Can it get any clearer than this?
Time, perhaps, we resurrected my recent idea to “arrest without bail” and “imprison” banks? This is why we need these two figures – and how they would work:
[...] At the moment, corporations are legal figures with many of the rights and obligations of ordinary people. This is well known and well documented and I shan’t repeat myself here. However, what I would like to suggest is that a serious imbalance does exist as far as depriving the liberty of such corporations to act when under investigation – or, indeed, after being found guilty of certain acts.
Ordinary people, for example, quite often when arrested find themselves summarily deprived of their liberty – and no one questions the process. Apart from the odd legal phonecall or interview or occasional family visit, their radius of action and ability to influence the result is radically reduced. This allows for the police to carry out necessary investigations, untrammelled by the interference of too many interested – and perhaps self-promoting – parties.
This does not happen in the case of corporate entities: mostly, in cases of even quite severe misdemeanour (witness recent high-profile banking scandals around the long-term money-laundering of drug revenues by banks you’d hardly expect to exhibit such behaviours), we generally find such corporate figures – flesh-and-blood people in everything but flesh-and-blood – do not get arrested; do not need to request bail; and never get imprisoned.
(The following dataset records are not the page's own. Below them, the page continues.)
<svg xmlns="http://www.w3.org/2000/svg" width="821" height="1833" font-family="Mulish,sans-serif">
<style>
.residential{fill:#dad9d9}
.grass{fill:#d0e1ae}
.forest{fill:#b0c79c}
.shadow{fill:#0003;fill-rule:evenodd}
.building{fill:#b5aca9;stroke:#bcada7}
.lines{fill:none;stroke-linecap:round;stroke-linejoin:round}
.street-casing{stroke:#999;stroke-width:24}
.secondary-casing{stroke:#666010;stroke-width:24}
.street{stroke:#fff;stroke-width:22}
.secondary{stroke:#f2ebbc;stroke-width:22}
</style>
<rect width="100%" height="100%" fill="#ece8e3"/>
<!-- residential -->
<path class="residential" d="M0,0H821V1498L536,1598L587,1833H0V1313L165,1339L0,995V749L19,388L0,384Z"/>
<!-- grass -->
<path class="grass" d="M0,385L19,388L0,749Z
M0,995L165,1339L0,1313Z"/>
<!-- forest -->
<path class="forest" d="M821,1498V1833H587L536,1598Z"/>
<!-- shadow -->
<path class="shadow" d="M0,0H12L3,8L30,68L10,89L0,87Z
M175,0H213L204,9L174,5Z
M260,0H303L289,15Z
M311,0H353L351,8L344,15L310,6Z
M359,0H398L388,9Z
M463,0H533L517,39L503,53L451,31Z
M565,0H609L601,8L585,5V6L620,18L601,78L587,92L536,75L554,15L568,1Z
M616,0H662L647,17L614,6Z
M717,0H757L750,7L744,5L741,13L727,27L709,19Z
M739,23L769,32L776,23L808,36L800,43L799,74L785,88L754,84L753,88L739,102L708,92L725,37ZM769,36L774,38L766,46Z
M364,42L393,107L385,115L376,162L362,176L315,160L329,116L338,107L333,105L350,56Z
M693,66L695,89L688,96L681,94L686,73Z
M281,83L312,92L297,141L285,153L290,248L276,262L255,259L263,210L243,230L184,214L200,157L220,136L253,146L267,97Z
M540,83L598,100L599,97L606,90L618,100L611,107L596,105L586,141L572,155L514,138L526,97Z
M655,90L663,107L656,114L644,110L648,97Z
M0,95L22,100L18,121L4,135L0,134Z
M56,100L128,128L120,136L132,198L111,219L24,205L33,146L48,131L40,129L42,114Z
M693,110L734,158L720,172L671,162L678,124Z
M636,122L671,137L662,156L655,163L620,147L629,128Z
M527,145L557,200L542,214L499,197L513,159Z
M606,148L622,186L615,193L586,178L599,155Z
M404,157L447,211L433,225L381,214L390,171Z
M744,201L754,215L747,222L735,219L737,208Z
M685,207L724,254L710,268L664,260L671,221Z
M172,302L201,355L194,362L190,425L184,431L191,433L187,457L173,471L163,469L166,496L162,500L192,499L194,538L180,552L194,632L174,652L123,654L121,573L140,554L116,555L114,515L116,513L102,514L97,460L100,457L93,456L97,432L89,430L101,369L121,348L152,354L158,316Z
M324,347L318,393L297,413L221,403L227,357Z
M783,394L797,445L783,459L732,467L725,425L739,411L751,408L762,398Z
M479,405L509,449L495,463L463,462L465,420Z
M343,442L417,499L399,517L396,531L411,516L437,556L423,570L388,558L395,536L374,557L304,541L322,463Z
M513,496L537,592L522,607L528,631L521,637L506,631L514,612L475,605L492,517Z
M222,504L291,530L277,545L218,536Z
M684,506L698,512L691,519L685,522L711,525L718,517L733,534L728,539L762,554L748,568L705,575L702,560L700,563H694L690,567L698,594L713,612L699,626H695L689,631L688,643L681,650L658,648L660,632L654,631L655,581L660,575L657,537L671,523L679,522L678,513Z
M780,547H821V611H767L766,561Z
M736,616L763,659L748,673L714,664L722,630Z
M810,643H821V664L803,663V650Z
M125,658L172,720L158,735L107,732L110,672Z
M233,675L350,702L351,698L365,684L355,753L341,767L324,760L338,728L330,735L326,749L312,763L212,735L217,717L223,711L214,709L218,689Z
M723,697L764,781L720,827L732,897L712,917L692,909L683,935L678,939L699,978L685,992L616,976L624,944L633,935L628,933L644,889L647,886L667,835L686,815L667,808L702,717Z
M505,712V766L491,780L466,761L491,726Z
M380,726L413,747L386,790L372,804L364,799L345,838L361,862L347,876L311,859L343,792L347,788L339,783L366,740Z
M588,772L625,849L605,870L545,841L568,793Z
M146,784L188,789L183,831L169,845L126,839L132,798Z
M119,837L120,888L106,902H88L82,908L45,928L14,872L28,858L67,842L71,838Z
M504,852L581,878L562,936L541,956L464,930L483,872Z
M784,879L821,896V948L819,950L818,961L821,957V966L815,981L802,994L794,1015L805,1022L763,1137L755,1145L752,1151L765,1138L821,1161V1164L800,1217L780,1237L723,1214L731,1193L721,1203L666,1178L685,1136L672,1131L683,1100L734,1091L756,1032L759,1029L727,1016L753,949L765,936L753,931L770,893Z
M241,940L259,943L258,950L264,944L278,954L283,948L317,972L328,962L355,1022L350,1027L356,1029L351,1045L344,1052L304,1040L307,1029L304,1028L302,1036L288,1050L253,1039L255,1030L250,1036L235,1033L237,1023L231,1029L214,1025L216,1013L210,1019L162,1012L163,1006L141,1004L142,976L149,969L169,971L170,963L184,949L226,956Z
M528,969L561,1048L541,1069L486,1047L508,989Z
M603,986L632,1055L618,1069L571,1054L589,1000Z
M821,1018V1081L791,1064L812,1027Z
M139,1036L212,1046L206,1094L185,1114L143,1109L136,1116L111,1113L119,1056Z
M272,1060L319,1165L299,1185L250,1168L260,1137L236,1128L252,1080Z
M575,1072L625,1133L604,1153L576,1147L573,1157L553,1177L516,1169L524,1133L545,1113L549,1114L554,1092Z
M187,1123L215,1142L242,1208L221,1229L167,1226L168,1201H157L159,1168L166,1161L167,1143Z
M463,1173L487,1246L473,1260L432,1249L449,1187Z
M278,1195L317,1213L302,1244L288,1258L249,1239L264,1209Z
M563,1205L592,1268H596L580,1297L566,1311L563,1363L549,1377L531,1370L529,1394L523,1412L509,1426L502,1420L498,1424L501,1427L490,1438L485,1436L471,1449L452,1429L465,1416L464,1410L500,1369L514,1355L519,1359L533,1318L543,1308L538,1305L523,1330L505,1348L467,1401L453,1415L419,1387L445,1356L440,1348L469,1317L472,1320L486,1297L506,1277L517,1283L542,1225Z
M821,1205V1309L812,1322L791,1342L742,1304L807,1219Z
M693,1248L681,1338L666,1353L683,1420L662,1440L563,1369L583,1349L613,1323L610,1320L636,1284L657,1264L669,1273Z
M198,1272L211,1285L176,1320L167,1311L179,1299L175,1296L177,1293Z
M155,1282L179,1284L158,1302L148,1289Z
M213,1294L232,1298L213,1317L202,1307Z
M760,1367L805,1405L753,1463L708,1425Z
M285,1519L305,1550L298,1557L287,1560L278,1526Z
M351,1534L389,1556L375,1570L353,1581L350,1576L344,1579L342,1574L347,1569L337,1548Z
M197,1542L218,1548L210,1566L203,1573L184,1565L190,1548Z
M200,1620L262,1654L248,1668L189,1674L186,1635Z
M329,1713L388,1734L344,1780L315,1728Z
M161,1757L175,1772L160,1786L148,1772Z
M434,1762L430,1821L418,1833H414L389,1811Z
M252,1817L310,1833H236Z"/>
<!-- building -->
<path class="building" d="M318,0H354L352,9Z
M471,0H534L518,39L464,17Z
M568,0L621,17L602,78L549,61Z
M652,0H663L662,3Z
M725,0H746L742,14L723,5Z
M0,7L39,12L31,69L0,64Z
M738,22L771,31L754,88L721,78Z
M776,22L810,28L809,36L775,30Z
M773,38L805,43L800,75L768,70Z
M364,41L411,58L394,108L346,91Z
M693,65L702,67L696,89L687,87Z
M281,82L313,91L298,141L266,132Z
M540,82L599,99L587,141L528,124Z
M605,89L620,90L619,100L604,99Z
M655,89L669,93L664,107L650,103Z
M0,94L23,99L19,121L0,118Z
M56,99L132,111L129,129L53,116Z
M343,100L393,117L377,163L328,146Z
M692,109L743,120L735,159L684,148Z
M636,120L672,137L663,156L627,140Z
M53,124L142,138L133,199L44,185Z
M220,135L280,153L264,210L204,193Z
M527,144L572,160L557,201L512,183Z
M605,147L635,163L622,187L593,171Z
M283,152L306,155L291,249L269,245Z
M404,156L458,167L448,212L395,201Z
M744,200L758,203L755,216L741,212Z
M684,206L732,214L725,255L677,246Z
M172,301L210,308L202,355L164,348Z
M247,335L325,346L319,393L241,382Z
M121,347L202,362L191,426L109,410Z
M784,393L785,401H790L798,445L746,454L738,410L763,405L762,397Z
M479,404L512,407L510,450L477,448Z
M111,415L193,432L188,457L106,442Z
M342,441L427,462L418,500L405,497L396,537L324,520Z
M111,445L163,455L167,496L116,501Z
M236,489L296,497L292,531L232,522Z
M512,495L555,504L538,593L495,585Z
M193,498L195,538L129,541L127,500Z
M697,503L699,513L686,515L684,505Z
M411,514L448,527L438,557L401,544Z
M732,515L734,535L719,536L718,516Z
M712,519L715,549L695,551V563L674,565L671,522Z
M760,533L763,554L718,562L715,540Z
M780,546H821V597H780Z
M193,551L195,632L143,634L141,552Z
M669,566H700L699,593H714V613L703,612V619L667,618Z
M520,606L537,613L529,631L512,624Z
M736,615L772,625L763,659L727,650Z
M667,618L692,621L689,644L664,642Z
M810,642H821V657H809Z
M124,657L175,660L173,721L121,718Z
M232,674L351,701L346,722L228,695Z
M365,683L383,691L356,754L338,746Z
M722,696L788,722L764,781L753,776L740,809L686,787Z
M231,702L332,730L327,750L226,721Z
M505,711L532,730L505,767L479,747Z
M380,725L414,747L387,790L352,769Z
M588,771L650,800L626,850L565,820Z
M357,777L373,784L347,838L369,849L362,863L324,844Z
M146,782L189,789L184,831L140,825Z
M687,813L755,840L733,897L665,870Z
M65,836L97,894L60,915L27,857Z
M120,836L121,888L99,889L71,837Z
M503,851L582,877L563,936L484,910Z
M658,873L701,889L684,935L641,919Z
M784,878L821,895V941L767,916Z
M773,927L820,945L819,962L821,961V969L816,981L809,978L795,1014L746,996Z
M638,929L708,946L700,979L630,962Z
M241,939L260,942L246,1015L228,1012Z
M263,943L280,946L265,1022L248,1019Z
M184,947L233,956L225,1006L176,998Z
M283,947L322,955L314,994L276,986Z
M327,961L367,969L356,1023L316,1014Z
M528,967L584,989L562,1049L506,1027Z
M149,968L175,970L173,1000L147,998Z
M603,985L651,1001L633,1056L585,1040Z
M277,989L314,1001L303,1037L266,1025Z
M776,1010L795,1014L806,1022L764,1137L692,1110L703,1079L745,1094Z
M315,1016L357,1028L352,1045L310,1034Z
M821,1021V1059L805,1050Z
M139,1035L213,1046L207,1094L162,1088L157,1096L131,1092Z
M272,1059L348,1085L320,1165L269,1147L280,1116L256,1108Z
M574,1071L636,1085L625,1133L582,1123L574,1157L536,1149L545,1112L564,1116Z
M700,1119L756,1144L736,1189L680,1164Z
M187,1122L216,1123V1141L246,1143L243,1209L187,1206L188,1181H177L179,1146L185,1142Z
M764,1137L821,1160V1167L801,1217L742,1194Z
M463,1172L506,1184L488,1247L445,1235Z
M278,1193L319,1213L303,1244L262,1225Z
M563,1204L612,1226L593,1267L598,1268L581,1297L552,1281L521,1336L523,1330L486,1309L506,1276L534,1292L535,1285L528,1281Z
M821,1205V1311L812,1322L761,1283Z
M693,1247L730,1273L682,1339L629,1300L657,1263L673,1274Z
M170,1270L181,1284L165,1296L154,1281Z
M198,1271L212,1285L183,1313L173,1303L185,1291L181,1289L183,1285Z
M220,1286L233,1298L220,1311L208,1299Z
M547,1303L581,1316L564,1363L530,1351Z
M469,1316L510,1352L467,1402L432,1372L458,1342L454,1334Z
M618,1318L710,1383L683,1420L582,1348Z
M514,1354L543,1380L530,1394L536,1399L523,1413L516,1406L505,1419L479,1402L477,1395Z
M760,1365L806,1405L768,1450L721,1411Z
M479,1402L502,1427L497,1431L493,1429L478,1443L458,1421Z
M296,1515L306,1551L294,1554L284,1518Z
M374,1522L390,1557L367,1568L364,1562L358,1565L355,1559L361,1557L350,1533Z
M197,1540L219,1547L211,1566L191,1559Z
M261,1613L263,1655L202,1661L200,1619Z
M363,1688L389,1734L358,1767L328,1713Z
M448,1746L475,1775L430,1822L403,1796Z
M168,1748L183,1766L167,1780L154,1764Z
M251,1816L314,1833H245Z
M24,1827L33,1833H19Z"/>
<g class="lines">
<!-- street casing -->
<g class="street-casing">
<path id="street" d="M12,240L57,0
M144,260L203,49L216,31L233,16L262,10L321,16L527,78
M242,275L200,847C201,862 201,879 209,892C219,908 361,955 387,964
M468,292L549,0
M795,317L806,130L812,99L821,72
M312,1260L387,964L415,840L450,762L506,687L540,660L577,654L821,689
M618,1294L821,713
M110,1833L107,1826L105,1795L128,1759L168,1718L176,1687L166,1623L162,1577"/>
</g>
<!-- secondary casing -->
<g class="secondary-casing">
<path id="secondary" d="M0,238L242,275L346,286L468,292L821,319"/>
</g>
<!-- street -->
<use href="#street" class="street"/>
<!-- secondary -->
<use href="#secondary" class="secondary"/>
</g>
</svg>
Their liberty is never deprived; they continue to operate in the meantime; they proceed to make their money as before.
Sadly, of course, we often discover after the event that the potential for being fined for some act or another will have been factored into an annual budget before the crimes in question were committed. A fine, even a large fine, even just the threat of a fine, becomes simply one more operating cost to be contemplated as the logistics of the year are calculated.
And although, on occasions, executives do find themselves accused of specific acts, the processes are so drawn out as to make any sensible adjustment to the direction of our socioeconomic fabrics impossible to engineer. They frequently manage to stay at the top of their hierarchical games, despite the complaints of shareholders; despite the unhappiness of a wider consuming public; and despite the reputational damage this leads to. With their battalions of legal support, these alpha men and women feel secure in their protective silos and bunkers of belief. No wonder they behave as imperiously as they do.
In such cases, not only are the operations of the companies in question left untouched, the ability of their apparently criminal leaders to continue leading remains intact.
My suggestion, then, which came to me as I journeyed – quite appropriately – to the TUC’s founding place, is to engineer two new figures in company law:
- the figure of arrest without bail
- the figure of imprisonment
How would these work? Well, in the case of the former, arrest without bail would mean the corporation would have to shut down all its operations immediately. Just as a person who finds themselves under the same deprivation of liberty, whilst investigations into probable misconduct take place, so we should be able to do the same to a company. And the mere threat of being able to do this would surely lead to a radical change in how fines and punishments for corporate maleficence were treated and assessed in the future by those who currently quite happily contemplate them.
In the case of the latter figure, the figure of imprisonment, we could suggest that a company might totally cease operations in a similar way once sentence had been passed a posteriori. Under such circumstances, and for a certain period of time only, the company in question could not continue to occupy the marketplace, in much the same way as a person in prison must effectively cut off all connections to the outside world.
The result would be two powerful instruments to make the corporate figure far more like the human equivalent which – in so many cases – it loves to emulate.
Applied in particular to the banking corporations, it would send a hugely important message around the significance of competence, honesty and openness for our shared societies.
As well as, surely, end the terrible cycle of reward for utter failure – a cycle which appears to be the current tonic and reality of latterday capitalism.
I think the evidence of a seriously consistent, deliberate and intentioned sequence of misdemeanours is piling up enough for a real and concerted series of contrary actions to be designed, shaped and implemented.
Don’t you?
A 21st century banking fix in search of a 21st century legal fix. A way of changing radically how banking corporations behave. A way of recovering these astonishing tools to organise the masses, in order that – in potential harmony – different ways of seeing and doing might serve to re-establish some sense of overall sensibility.
If you like – and finally get – my drift, that is.
If you appreciate the measure of what apparently needs to be done.